§ **Work instruction**
Extend the forum thread below about the NoNode error on -downconfig, starting right after its last line.

§ **Text block**

# # # # #

Re: NoNode error on -downconfig when node does exist?

2016-08-08 Thread John Bickerstaff

OMG!

Thanks.  Too long staring at the same string.

On Mon, Aug 8, 2016 at 3:49 PM, Kevin Risden <compuwizard...@gmail.com>
wrote:

> Just a quick guess: do you have a period (.) in your zk connection string
> chroot when you meant an underscore (_)?
>
> When you do the ls you use /solr6_1/configs, but you have /solr6.1 in your
> zk connection string chroot.
>
> Kevin Risden
>
> On Mon, Aug 8, 2016 at 4:44 PM, John Bickerstaff <j...@johnbickerstaff.com
> >
> wrote:
>
> > First, the caveat:  I understand this is technically a zookeeper error.

# # # # #

§ **Recorded information**
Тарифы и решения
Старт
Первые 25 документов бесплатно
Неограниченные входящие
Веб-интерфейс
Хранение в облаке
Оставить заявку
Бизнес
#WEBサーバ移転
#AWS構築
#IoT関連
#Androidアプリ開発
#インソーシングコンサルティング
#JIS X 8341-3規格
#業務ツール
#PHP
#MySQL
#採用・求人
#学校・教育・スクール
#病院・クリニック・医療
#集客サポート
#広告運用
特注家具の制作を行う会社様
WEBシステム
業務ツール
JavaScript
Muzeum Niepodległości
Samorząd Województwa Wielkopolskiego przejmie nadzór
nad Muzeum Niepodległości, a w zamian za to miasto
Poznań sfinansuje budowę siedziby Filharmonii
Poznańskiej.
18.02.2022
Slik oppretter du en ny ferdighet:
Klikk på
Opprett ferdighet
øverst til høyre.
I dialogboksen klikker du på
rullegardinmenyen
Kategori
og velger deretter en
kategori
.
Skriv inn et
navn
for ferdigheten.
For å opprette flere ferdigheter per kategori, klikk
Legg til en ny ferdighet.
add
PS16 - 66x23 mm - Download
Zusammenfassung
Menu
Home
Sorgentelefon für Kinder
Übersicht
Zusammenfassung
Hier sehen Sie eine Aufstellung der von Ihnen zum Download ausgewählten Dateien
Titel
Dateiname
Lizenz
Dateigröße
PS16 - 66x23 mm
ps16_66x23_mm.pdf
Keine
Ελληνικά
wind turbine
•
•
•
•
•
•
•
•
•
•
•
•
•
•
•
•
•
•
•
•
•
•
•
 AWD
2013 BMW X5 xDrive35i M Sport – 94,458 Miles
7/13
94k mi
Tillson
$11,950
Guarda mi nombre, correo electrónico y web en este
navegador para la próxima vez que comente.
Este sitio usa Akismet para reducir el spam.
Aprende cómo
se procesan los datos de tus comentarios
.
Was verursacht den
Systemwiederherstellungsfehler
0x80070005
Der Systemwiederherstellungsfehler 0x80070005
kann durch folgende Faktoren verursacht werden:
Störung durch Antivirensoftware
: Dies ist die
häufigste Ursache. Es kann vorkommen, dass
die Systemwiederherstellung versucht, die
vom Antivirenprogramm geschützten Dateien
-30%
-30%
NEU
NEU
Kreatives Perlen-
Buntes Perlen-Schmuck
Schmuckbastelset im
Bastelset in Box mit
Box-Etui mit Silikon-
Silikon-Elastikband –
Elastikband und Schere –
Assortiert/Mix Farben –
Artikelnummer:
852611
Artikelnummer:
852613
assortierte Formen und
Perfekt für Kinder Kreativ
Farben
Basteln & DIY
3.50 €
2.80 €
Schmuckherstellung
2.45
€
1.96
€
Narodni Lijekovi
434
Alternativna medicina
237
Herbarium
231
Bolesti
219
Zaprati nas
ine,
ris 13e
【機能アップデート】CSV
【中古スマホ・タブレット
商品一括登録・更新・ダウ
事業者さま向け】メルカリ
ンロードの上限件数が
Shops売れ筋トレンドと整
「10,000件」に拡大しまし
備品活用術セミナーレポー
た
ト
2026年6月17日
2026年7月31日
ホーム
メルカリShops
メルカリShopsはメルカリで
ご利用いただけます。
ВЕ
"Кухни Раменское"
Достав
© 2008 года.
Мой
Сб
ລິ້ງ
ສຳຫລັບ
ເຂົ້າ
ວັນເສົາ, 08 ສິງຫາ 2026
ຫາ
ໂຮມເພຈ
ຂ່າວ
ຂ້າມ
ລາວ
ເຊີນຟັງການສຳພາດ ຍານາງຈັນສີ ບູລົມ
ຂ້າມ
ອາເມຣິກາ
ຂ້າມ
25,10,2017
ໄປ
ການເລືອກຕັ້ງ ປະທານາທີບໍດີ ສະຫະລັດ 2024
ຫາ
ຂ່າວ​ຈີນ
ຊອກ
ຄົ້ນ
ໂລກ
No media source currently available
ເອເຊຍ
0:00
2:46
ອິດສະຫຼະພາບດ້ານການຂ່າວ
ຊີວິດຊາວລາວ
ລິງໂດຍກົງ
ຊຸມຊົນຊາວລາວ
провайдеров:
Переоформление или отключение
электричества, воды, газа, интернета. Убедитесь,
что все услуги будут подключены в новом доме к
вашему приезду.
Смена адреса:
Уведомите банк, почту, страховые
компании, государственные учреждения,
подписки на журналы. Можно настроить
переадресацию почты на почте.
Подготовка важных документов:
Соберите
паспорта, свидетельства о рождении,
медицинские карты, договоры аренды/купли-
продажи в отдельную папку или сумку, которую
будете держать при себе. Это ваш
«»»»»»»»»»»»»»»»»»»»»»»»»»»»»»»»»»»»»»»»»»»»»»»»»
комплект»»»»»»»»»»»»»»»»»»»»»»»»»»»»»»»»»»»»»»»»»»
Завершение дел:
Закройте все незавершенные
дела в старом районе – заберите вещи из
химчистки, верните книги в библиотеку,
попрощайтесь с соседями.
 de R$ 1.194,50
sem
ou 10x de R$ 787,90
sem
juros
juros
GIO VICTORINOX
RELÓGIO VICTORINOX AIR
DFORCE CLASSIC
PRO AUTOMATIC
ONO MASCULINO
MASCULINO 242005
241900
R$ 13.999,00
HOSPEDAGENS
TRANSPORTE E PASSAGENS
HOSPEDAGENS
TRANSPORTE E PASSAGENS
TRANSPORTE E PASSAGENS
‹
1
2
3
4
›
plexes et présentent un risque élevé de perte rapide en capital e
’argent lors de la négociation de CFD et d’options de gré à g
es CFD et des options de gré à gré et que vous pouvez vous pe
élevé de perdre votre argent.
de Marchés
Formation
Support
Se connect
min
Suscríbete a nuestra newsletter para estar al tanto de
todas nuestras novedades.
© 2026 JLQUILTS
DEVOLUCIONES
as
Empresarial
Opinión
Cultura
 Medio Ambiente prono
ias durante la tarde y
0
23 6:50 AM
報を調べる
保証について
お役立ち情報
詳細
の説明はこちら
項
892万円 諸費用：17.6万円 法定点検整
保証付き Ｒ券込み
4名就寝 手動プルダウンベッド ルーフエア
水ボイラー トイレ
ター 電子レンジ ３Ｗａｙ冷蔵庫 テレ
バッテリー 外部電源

# # # # #

§ **Written answer**
> It
> > is an error that occurs when trying to deal with Solr however, so I'm
> > hoping someone on the list may have some insight.  Also, I'm getting the
> > error via the zkcli.sh tool that comes with Solr...
> >
> > I have created a collection in SolrCloud (6.1) giving the "techproducts"
> > sample directory as the location of the conf files.
> >
> > I then wanted to download those files from zookeeper to the local machine
> > via the -cmd downconfig command, so I issue this command:
> >
> > sudo /opt/solr/server/scripts/cloud-scripts/zkcli.sh -cmd downconfig
> > -confdir /home/john/conf/ -confname statdx -z 192.168.56.5/solr6.1
> >
> > Instead of the files, I get a stacktrace / error back which says :
> >
> > exception in thread "main" java.io.IOException: Error downloading files
> > from zookeeper path /configs/statdx to /home/john/conf
> > at
> > org.apache.solr.common.cloud.ZkConfigManager.downloadFromZK(
> > ZkConfigManager.java:117)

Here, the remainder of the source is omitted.